Monday, November 16, 2009
The market seems to be going from strength to strength which I find a little worrying given where we are at and what next year holds in store from an economic perspective. A strong rally with mutilples where they currently stand is difficult to justify unless we see strong growth next year. Undoubtedly the US is going to enjoyy two or more quarters of almost trend growth, but the UK and Europe will be far behind and the US is likely to fall back to sub trend growth durng the latter part of 2010 unless the US consumer starts to fire on all cylinders, which is highly unlikely. If we see 5500 plus on the FTSE100 before the year is out I fear that the early part of 2010 will be a difficult one for traders.
We have today closed out a profitable trade in Reed Elsevier although we could have run it a little further with hindsight. I am hopeful of a pull back from these levels before the week is out which should provide the next trading opportunity. It is difficult to take long positions on strong days and we would prefer a bad day to increase the chances of a profitable swing trade.
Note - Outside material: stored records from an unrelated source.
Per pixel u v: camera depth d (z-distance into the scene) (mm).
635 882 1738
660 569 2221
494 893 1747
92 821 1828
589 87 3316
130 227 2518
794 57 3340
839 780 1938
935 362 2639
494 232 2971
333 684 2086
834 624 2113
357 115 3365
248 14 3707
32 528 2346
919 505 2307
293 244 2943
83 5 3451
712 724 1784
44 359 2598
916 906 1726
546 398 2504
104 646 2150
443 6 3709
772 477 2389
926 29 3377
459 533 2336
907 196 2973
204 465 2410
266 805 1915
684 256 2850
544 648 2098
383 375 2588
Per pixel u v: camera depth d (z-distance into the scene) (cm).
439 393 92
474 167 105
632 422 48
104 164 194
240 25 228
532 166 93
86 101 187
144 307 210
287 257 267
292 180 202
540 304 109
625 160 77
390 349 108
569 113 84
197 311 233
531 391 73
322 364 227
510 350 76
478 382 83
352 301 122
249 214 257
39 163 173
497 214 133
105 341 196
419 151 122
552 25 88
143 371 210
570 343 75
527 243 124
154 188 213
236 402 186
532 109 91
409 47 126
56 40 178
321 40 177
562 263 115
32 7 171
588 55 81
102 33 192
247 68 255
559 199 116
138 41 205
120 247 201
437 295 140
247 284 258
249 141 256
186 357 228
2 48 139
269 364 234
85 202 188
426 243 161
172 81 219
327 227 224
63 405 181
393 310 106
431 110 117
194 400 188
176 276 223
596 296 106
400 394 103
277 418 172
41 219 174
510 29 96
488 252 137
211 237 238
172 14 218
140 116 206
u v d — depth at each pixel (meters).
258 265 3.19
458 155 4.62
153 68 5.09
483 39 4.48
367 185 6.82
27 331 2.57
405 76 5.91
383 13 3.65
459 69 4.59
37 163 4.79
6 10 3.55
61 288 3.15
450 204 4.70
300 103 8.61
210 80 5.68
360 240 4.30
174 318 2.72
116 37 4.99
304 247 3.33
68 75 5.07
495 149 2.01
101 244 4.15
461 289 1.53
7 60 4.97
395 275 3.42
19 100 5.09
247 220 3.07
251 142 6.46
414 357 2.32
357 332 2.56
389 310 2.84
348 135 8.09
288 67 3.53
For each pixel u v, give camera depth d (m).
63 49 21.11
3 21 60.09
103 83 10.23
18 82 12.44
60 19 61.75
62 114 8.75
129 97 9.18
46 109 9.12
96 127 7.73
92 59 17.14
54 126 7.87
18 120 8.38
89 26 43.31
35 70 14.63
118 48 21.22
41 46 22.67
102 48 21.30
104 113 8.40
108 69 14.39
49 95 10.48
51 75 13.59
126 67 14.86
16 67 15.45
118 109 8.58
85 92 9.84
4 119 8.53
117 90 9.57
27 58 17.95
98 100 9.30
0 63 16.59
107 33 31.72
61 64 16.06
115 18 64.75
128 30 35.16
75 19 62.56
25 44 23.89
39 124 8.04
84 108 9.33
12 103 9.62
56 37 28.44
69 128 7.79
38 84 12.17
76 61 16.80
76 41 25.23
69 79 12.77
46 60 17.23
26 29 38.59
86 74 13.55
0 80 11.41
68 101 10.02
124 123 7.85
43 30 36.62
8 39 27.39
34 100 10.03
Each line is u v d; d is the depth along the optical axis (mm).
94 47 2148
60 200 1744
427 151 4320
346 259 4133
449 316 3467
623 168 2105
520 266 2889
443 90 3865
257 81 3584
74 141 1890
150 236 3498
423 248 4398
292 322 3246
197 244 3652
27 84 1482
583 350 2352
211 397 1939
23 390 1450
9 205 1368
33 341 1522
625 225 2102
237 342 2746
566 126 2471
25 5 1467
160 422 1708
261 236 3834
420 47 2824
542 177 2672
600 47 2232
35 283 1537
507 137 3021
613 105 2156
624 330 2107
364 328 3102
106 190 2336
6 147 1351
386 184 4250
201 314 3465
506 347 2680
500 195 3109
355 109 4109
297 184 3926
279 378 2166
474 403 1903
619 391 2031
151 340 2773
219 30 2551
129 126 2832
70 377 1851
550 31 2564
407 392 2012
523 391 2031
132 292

We have today closed out a profitable trade in Reed Elsevier although we could have run it a little further with hindsight. I am hopeful of a pull back from these levels before the week is out which should provide the next trading opportunity. It is difficult to take long positions on strong days and we would prefer a bad day to increase the chances of a profitable swing trade.
Economic data
The first GDP estimate for the Euro zone published on Friday confirmed that Europe has at least climbed out of recession although the strength of Q3 GDP was a little less than anticipated at +0.4% compared to consensus expectations of +0.6%. At the same time data for Germany was published which provided the strongest showing with +0.7% (consensus expected +0.8%) whilst France lagged at just +0.3 % and Italy delivered +0.6%. Overall though the data was less than expected with a strong likelihood of sub trend growth over the next twelve months in Europe.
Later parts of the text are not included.